▸ Extrait choisi

Retour en grâce d’un «vieux» matériau particulièrement doué
Alors qu’elle avait pratiquement sombré dans l’oubli suite à l’invention du ciment, la construction en terre crue suscite un regain d’intérêt depuis quelques années. La redécouverte des techniques traditionnelles est renforcée par de nouveaux résultats scientifiques et par la plus grande disponibilité des additifs naturels permettant d’accroitre les performances (fibres issues de déchets ou extraits de bois, par exemple).
En 1986, lorsque Martin Rauch a gagné le premier prix attribué par le ministère autrichien des constructions pour sa paroi antibruit en pisé destinée aux autoroutes, son projet n’a jamais été construit. L’idée de bâtir une paroi sans béton était trop en avance sur son temps. Il a fallu une dizaine d’années pour que la première maison à murs porteurs en pisé devienne réalité. Plusieurs autres projets ont alors suivi, dont la maison de Martin Rauch à Schlins, en Autriche, qui se distingue par le fait qu’on a courageusement renoncé à la protéger par de grands avant-toits (Illustration 1). En 2012, en coopération avec le Bureau Herzog & de Meuron, c’est la maison des herbes Ricola qui a été édifiée, à l’aide de blocs de pisé préfabriqués montés sur place. La dernière limite a été franchie en 2019 avec la construction d’un atelier à Schlins dont les murs en pisé soutiennent non seulement leur propre poids, mais aussi un pont roulant permettant de transporter de lourds chargements de terre crue.

▸ Entrées fournies
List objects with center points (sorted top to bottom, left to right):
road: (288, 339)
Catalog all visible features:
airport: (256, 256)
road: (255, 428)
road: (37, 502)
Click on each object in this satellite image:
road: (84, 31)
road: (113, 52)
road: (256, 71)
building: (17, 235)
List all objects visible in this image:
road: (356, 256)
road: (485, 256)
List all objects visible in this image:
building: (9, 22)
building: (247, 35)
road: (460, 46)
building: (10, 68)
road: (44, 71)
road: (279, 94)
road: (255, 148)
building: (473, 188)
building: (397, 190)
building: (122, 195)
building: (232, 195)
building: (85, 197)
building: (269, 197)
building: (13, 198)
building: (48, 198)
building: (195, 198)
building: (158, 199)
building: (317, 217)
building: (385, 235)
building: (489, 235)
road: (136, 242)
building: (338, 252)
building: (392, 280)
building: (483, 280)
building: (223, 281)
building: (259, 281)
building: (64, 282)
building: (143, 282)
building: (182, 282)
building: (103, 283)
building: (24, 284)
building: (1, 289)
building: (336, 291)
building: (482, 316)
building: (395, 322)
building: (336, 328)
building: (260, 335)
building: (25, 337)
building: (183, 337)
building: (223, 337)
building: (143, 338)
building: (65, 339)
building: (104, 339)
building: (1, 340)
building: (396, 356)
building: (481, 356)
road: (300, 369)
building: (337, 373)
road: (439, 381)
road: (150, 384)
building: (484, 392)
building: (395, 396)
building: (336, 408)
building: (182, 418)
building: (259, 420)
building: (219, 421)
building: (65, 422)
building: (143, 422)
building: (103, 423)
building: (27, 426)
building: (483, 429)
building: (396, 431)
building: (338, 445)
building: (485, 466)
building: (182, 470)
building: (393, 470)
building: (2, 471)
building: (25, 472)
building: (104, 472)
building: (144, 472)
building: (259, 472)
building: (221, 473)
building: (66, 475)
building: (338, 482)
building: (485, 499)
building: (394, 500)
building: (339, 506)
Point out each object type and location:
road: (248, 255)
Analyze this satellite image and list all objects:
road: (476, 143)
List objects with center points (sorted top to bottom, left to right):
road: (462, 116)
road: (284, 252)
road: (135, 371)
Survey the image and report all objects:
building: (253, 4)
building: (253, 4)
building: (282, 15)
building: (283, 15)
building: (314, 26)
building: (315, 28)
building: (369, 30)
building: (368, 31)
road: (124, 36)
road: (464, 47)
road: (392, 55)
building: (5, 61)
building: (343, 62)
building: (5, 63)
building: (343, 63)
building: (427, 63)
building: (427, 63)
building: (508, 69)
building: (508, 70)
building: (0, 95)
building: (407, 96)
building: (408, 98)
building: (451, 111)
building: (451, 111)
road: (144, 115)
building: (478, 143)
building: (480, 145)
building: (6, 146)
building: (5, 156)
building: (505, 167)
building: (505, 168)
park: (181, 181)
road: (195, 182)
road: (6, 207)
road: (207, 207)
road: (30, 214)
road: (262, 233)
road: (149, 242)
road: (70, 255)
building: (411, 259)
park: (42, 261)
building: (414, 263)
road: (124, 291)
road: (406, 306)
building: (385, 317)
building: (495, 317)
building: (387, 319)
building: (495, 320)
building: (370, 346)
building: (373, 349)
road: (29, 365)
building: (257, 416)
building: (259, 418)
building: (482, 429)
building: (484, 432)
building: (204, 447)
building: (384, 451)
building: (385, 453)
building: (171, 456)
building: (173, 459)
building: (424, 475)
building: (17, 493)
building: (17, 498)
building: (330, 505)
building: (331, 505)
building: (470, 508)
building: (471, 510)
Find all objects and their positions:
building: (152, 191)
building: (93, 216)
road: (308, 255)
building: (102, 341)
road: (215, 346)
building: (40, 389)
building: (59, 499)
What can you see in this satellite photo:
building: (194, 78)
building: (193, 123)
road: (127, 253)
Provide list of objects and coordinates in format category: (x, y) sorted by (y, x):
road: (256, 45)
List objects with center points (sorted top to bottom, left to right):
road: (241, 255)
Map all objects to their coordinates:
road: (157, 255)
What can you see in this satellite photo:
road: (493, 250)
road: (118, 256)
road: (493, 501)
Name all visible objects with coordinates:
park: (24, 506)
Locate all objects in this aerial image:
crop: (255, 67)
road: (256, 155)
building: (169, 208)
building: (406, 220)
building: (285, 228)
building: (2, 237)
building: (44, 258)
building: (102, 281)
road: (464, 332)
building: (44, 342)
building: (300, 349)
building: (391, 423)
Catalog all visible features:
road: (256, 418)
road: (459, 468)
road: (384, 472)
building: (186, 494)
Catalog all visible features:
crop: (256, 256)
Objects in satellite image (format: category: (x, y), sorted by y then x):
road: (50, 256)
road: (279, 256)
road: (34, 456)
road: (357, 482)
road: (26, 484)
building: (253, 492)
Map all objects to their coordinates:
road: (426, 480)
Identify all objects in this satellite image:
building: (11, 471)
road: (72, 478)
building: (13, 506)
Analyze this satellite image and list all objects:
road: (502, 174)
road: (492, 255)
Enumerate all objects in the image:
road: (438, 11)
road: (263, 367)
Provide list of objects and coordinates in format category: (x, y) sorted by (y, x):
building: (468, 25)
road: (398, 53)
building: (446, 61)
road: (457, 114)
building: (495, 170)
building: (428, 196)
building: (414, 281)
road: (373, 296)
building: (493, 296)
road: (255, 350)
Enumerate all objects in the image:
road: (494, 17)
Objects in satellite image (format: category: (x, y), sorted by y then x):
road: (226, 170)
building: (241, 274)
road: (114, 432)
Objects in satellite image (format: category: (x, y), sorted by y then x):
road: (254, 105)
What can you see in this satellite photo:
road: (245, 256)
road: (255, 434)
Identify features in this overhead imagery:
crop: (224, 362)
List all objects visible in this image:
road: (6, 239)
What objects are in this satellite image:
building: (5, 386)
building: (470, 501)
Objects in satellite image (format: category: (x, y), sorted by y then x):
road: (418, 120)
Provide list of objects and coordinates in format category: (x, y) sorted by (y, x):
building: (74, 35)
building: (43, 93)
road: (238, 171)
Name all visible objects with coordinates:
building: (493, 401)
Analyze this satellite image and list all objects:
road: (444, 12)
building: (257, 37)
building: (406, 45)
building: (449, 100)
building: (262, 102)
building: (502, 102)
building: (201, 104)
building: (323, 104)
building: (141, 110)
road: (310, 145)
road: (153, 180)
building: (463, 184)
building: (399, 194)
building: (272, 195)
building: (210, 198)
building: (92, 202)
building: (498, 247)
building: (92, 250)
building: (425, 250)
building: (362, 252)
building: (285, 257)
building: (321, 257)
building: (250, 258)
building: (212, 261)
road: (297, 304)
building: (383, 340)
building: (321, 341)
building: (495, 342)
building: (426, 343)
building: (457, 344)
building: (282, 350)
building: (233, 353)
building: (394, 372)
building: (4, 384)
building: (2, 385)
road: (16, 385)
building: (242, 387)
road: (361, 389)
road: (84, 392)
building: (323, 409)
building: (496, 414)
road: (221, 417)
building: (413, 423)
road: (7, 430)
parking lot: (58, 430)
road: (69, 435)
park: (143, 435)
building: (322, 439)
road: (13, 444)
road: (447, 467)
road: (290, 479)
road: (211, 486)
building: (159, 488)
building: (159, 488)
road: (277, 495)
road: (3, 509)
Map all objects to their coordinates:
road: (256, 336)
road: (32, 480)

▸ Consigne de la tâche
Relevez toutes les années qui figurent dans l'extrait sur la construction en terre crue.

▸ Réponse rédigée
1986, 2012 et 2019.